Mutlu Yıllar (İlk Bölüm)
Soğuk kış günlerinden biriydi. Fırtına tüm şiddetiyle
kuzeybatıdan esmeye devam ediyordu. Belki biraz kar yağmıştır umuduyla şöyle
bir pencereden bakıverdi ama yer kupkuru ve asfalt siyahıydı. Hala iki gün
öncesinin ağrısı duruyordu. Arkadaşları son dakikada bir Yılbaşı partisine
davet etmişti. Gitarını alması gerektiğini söylemeyi unutmamışlardı. Gitarını
kaptığı gibi 22 dakika 32 saniye sonra orada olmuştu. Masada birkaç çeşit bira
votka ve viski vardı. Güzel bir gece olacağı başından belliydi. Şarkıları
çaldılar, söylediler, beraber yılın başı için geri sayım yaptılar ardından
şarkılara devam ettiler.
O gece evine geç
dönmüş 20 saattir uyuyordu.
Yüzünü yıkayıp ekmek almak için dışarı çıkmaya
hazırlandı lakin kapıda ayakkabısını göremedi. Bu da yeni yılın ilk talihsizliği diye düşündü. Ayakkabısı
çalınmıştı. Bir ayakkabı bulup ekmek almaya gitti. Sıradan sade bir kahvaltı
yaptı. Amacı sadece tok hissetmesiydi. Kahvaltıdan sonra bildirimlere baktı.
Her zamanki acı dolu haberler…
Genelde haberleri bir sosyal medyadan
takip ediyordu. Sürekli en güncel haberleri orada buluyordu. Kendi profiline
girdi gelen takip isteklerine bakmak için sayfayı yenileyince alttan son
zamanlarda kimsenin yapamadığı kadar mutlu eden renk renk balonlar uçmaya
başladı. Bu onu o kadar mutlu etmişti ki tekrar tekrar sayfayı yeniliyordu.
Yüzünde bir gülümseme oldu. Evet bugün onun doğum günüydü.
Herhangi bir mesaj gelmemişti. On
iki dakika sonra resmi kurumların gönderdiği resmi doğum günü kutlama mesajları
dışında.

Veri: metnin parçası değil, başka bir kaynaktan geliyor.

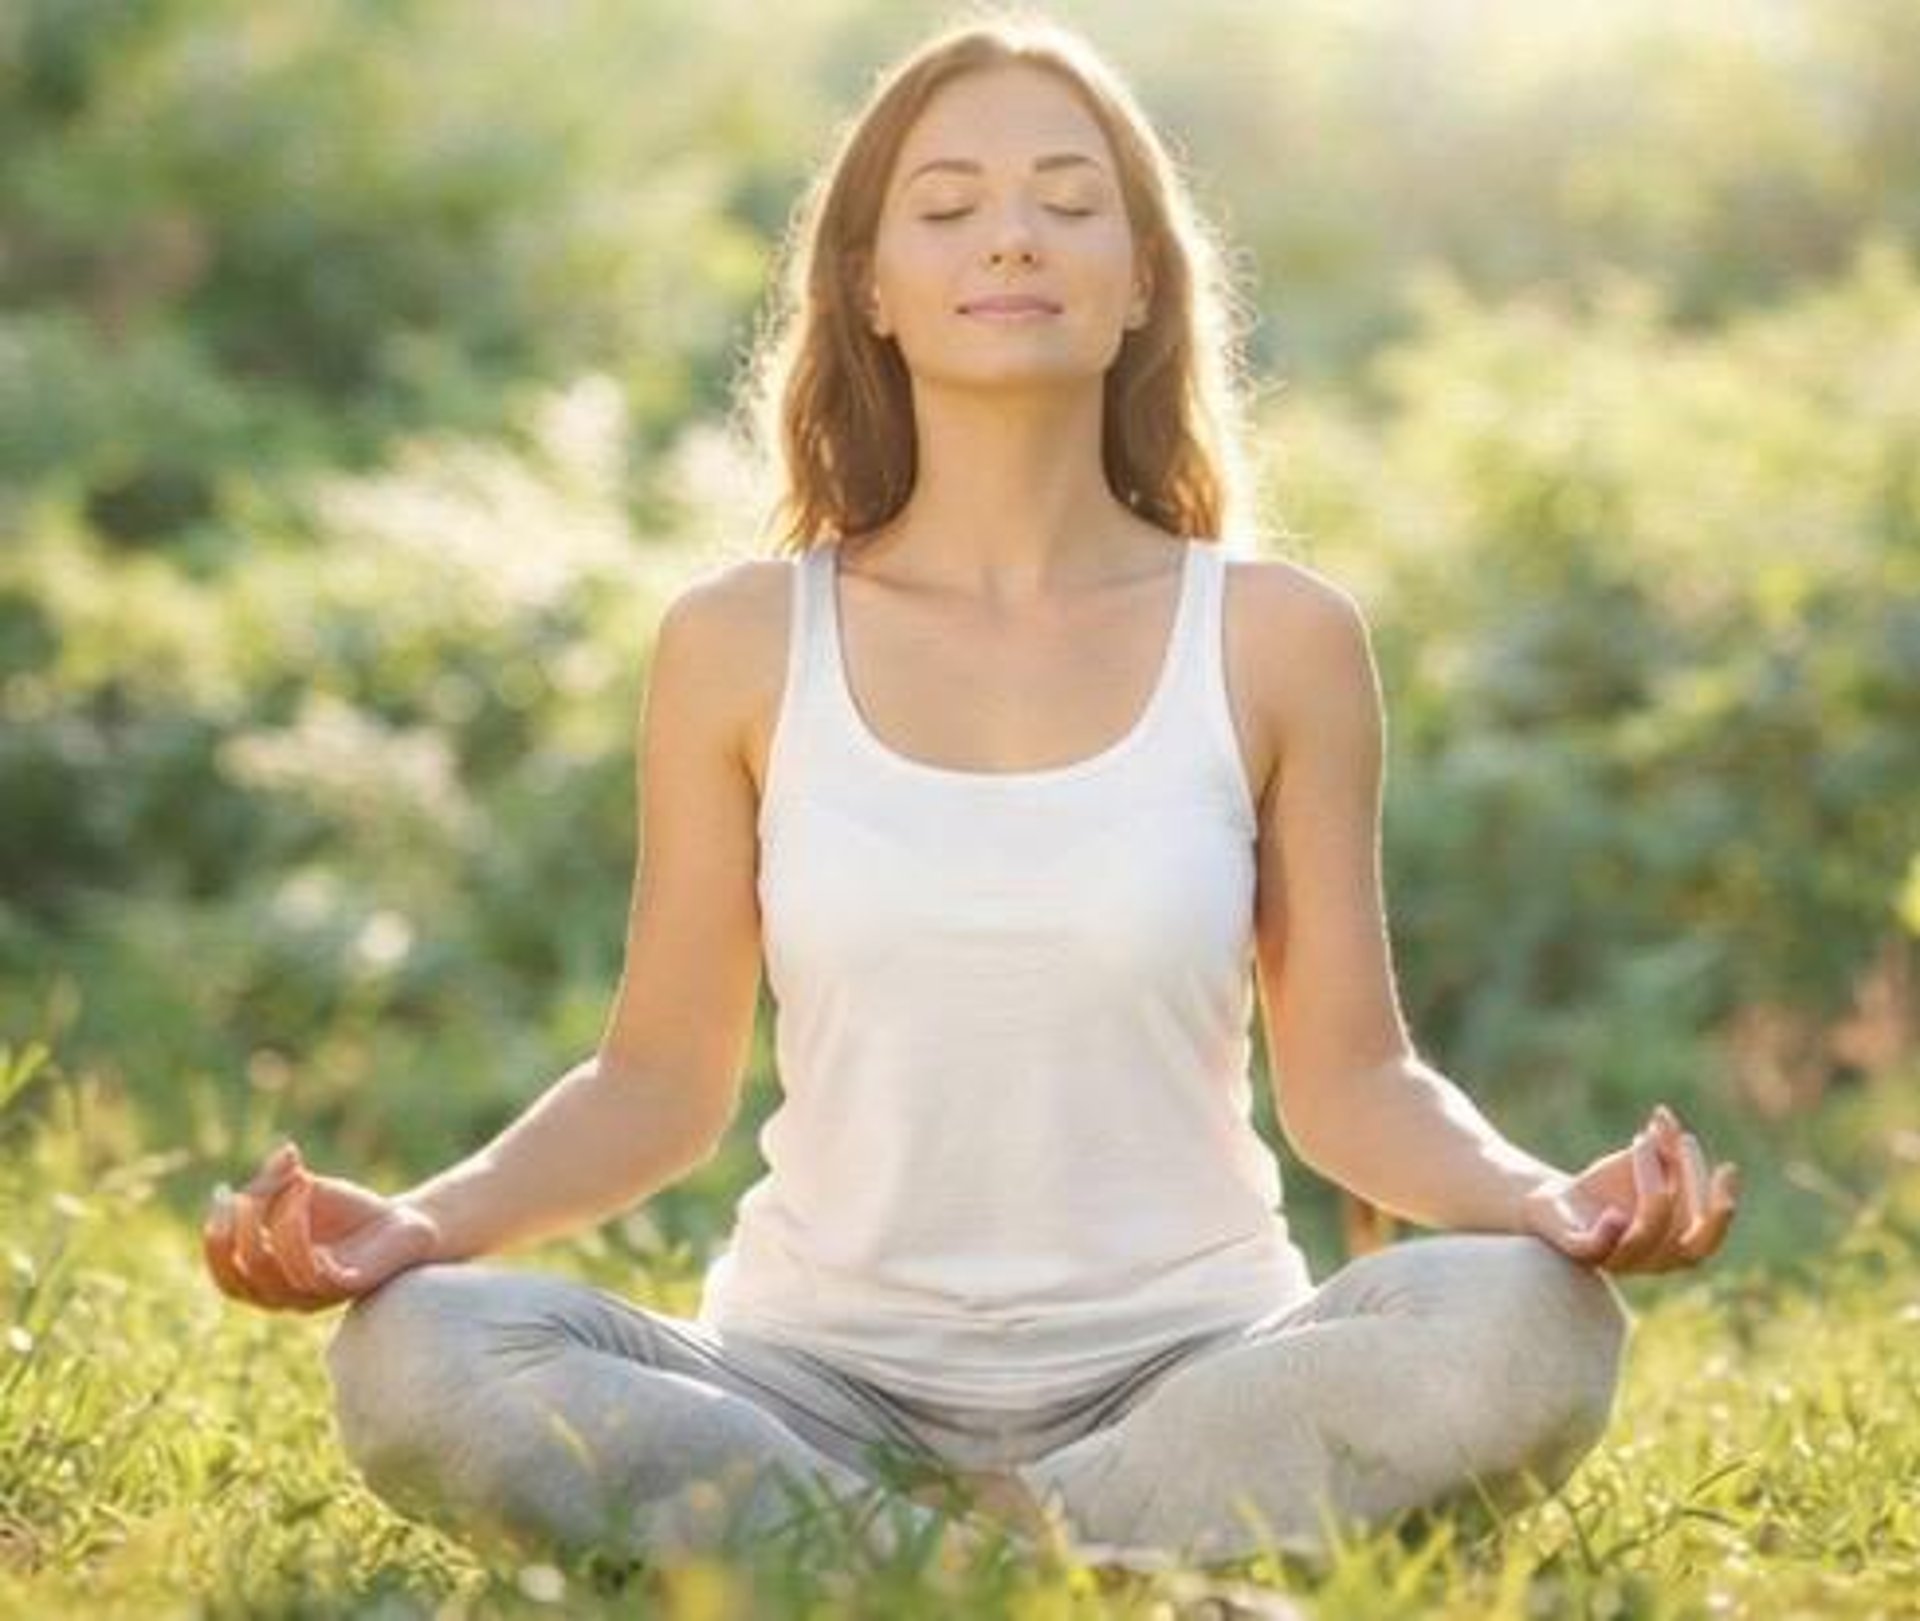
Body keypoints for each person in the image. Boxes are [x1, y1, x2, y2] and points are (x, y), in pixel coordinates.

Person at [200, 15, 1741, 1577]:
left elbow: (1354, 1083)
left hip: (1190, 1368)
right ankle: (1082, 1571)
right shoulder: (739, 641)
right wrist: (422, 1223)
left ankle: (900, 1565)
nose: (1012, 234)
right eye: (948, 206)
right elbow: (659, 1087)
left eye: (1070, 201)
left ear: (1144, 279)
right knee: (415, 1354)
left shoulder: (1280, 637)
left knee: (1529, 1324)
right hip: (809, 1383)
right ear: (869, 286)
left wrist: (1545, 1199)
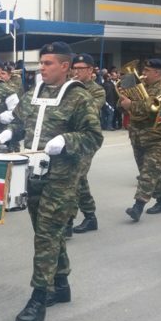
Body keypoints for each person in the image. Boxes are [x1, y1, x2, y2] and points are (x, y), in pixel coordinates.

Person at [0, 42, 103, 321]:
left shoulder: (78, 97)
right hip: (33, 174)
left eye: (48, 63)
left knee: (45, 235)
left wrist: (66, 141)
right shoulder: (33, 93)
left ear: (65, 66)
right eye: (41, 63)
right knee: (48, 233)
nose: (41, 68)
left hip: (62, 178)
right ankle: (62, 285)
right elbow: (21, 122)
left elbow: (94, 137)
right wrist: (9, 132)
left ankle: (38, 298)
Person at [120, 58, 161, 222]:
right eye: (143, 70)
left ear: (157, 73)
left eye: (147, 71)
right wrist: (123, 94)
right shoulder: (140, 87)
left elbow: (151, 110)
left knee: (148, 173)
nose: (143, 74)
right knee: (148, 171)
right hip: (138, 137)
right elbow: (121, 103)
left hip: (157, 139)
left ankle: (138, 206)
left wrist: (131, 105)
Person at [68, 53, 105, 234]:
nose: (75, 72)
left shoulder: (97, 90)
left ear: (90, 70)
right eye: (74, 68)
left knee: (76, 177)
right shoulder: (68, 86)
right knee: (79, 179)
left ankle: (68, 221)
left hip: (87, 139)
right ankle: (90, 216)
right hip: (69, 137)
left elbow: (90, 109)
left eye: (80, 69)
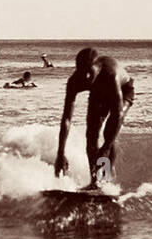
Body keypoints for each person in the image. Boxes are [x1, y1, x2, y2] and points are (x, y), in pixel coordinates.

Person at [54, 47, 135, 188]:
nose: (85, 76)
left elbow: (118, 115)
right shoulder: (75, 81)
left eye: (89, 72)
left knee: (108, 135)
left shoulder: (110, 74)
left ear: (97, 66)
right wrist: (60, 153)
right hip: (98, 94)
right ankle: (95, 182)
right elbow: (67, 118)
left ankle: (106, 178)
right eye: (81, 71)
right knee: (91, 136)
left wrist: (106, 147)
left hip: (124, 90)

Kullandığı hat operatörü, hesabı bulunduğu iki banka ve daha önce ürün
sipariş ettiği 1-2 alış veriş sitesi…
Kış aylarında parasız ve yalnız
yaşamanın ne demek olduğunu anlamaya başlamıştı. Üstelik savaş bölgesindeki
ailesinin düşüncesiyle yaşamaya başlamıştı. Onu asıl eriten durum bu
düşünceydi. Hatlar kesik internet yok, iletişim bile kuramıyordu. Belki de
ölmüşler düşüncesi sarıyordu sık sık. Bunu düşününce gerçekleşecekmiş gibi
hemen düşüncesini başka tarafa yönlendiriyordu.
Sınav dönemiydi yapabileceği pek
fazla bir şey yoktu. Televizyon yok, ona zaman ayıracak arkadaşı yok, hava
soğuk dışarı çıkamıyordu. Tek aktivitesi derslerine çalışıp biraz kitap
okumaktı.
Yaklaşık altı saattir aynı
pozisyonda oturuyordu. Akşam saat 10 u gösterdiğinde onu biri aradı.